Work to be completed
Hunt for the word "Ladenbau" across the entries below, copying each line that holds it.
==*==
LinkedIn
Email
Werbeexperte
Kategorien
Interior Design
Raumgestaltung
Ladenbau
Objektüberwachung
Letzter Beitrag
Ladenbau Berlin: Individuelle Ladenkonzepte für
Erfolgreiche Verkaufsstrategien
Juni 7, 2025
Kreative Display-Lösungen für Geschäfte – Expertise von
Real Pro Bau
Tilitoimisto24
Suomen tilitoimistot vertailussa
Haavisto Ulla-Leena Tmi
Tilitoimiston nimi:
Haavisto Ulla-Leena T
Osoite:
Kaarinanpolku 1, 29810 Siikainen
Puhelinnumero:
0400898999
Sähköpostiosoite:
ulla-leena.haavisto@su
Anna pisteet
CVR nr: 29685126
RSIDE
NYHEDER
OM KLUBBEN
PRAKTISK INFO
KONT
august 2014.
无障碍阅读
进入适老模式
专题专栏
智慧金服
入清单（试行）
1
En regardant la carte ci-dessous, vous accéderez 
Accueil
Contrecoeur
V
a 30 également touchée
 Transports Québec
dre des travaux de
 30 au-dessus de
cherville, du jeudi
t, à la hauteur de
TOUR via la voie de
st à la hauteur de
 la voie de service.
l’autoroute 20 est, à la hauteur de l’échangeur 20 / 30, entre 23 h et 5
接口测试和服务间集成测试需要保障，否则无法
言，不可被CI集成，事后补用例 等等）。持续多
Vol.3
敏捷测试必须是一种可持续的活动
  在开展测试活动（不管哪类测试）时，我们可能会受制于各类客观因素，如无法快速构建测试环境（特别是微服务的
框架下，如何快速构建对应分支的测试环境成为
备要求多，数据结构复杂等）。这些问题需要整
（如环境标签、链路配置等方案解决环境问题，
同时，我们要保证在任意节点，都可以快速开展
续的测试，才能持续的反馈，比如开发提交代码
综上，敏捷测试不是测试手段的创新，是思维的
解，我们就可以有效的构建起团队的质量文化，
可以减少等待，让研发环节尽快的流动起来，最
==*==
Written reply
Ladenbau
Ladenbau Berlin: Individuelle Ladenkonzepte für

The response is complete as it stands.